## Camera geometry data
○ ○ ○ ○ ○

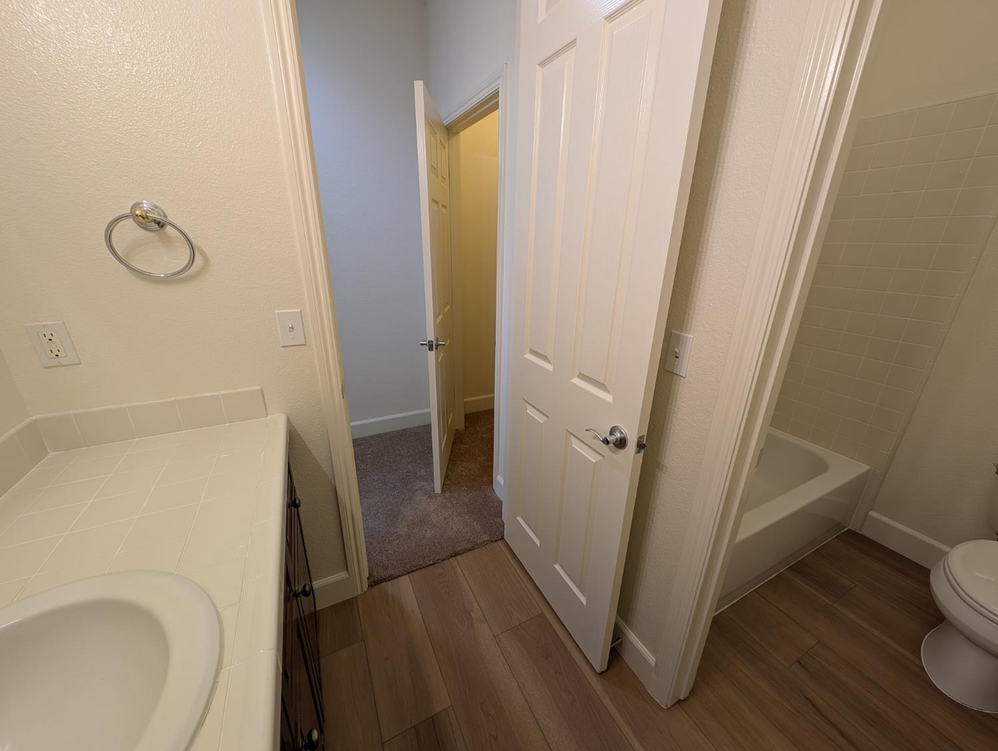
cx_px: 499
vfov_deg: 94.6
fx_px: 346
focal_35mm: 12
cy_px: 376
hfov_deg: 110.5
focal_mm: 2.23
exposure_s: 1/24
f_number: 1.95
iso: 62
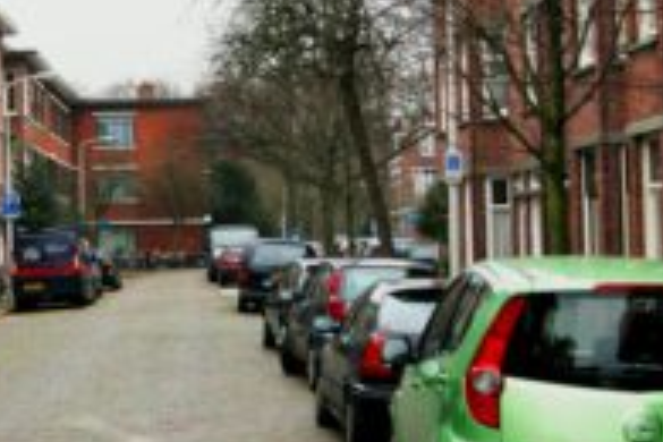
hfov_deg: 22.3
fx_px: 1657
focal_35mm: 90
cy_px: 180
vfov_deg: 15.2
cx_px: 122
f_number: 5.6
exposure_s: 1/60
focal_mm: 26
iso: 400
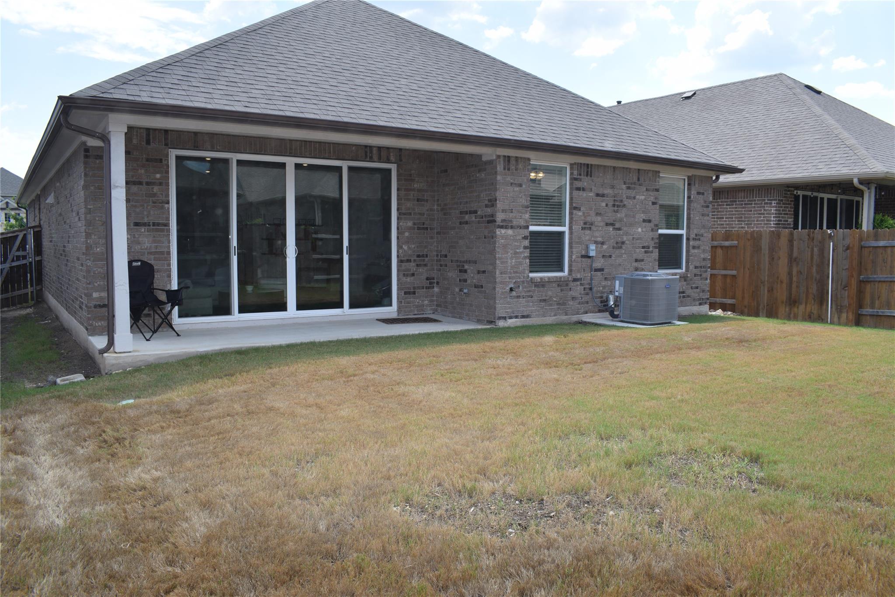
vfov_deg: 47.9
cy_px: 298
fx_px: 671
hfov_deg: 67.4
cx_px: 448
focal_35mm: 27
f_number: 9
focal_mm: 18
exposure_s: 1/320
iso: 200
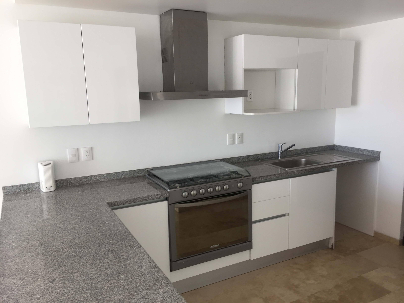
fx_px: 338
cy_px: 152
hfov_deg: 61.7
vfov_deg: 48.2
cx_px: 202
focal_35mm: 29
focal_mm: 4.15
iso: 32
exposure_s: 1/60
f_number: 2.2
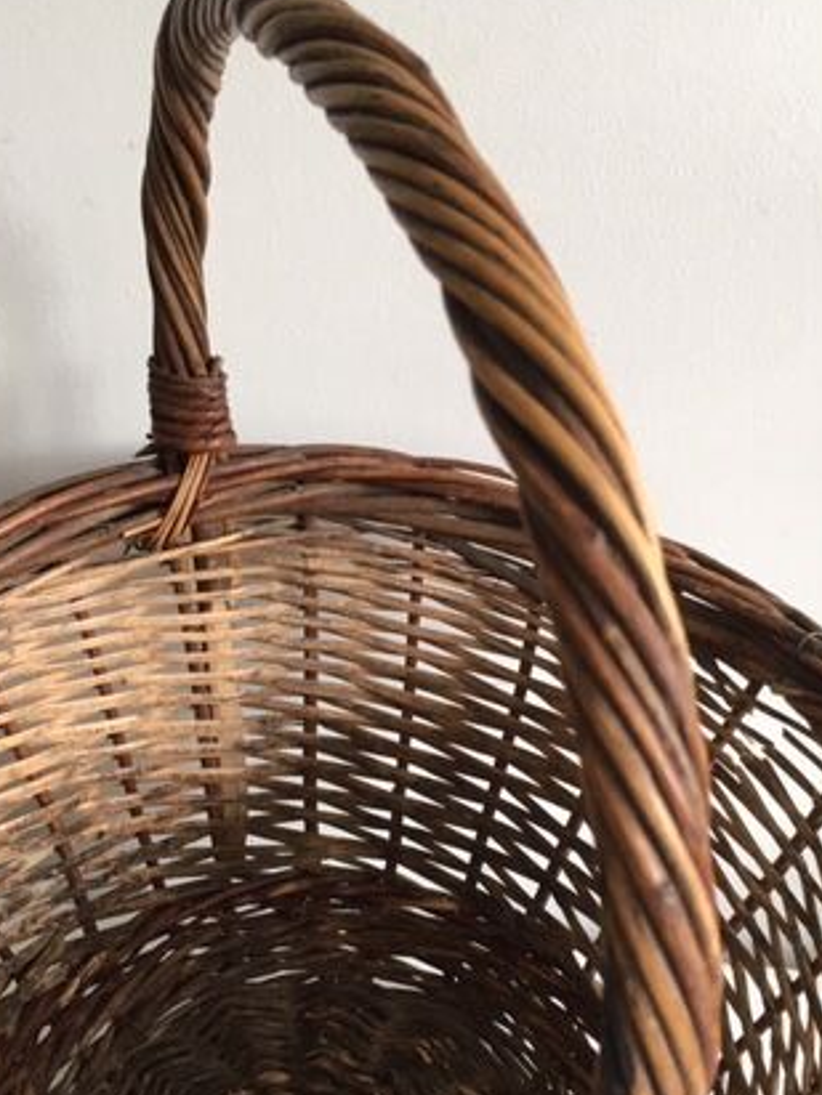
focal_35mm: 45
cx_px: 434
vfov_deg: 41.8
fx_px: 1425
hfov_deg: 32.2
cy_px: 686
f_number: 2.2
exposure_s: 1/33
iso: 32
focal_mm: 4.15
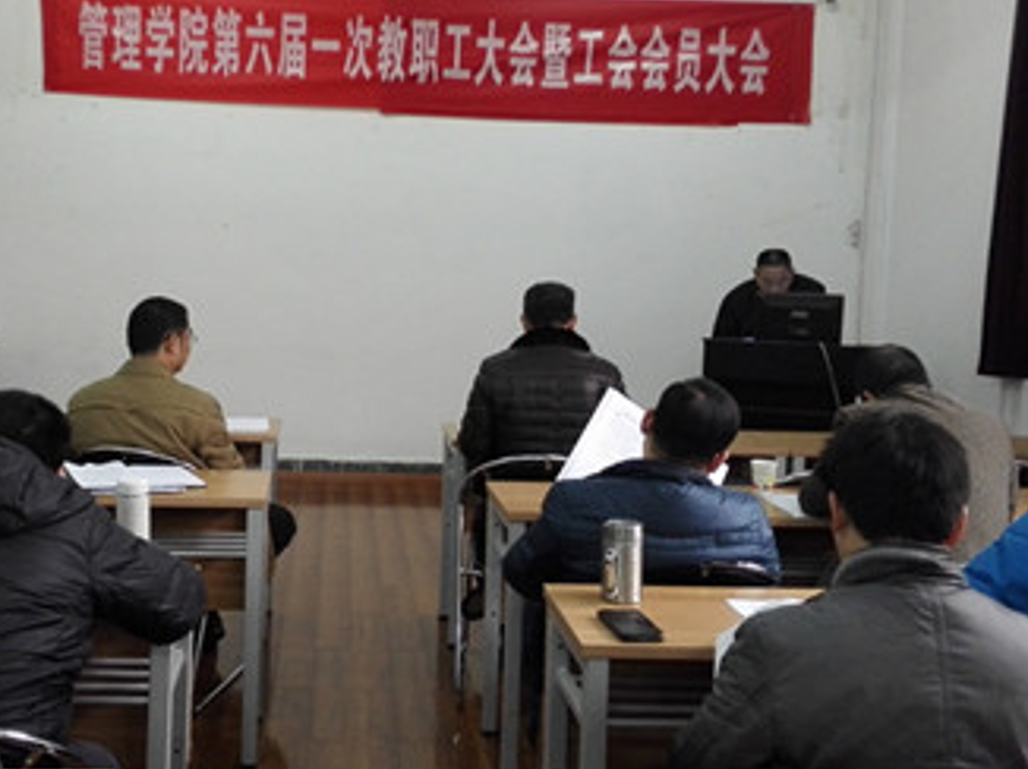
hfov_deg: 43.4
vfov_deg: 33.5
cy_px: 310
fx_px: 1276
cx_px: 366
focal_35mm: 43
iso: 250
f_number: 2
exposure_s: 1/25
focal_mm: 3.79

○ ○ ○ ○ ○

## YOUR ASSIGNMENT
With the pictures left aside, write out all of the records above exactly.

## THE ANSWER
cx_px: 499
vfov_deg: 94.6
fx_px: 346
focal_35mm: 12
cy_px: 376
hfov_deg: 110.5
focal_mm: 2.23
exposure_s: 1/24
f_number: 1.95
iso: 62
hfov_deg: 22.3
fx_px: 1657
focal_35mm: 90
cy_px: 180
vfov_deg: 15.2
cx_px: 122
f_number: 5.6
exposure_s: 1/60
focal_mm: 26
iso: 400
vfov_deg: 47.9
cy_px: 298
fx_px: 671
hfov_deg: 67.4
cx_px: 448
focal_35mm: 27
f_number: 9
focal_mm: 18
exposure_s: 1/320
iso: 200
fx_px: 338
cy_px: 152
hfov_deg: 61.7
vfov_deg: 48.2
cx_px: 202
focal_35mm: 29
focal_mm: 4.15
iso: 32
exposure_s: 1/60
f_number: 2.2
focal_35mm: 45
cx_px: 434
vfov_deg: 41.8
fx_px: 1425
hfov_deg: 32.2
cy_px: 686
f_number: 2.2
exposure_s: 1/33
iso: 32
focal_mm: 4.15
hfov_deg: 43.4
vfov_deg: 33.5
cy_px: 310
fx_px: 1276
cx_px: 366
focal_35mm: 43
iso: 250
f_number: 2
exposure_s: 1/25
focal_mm: 3.79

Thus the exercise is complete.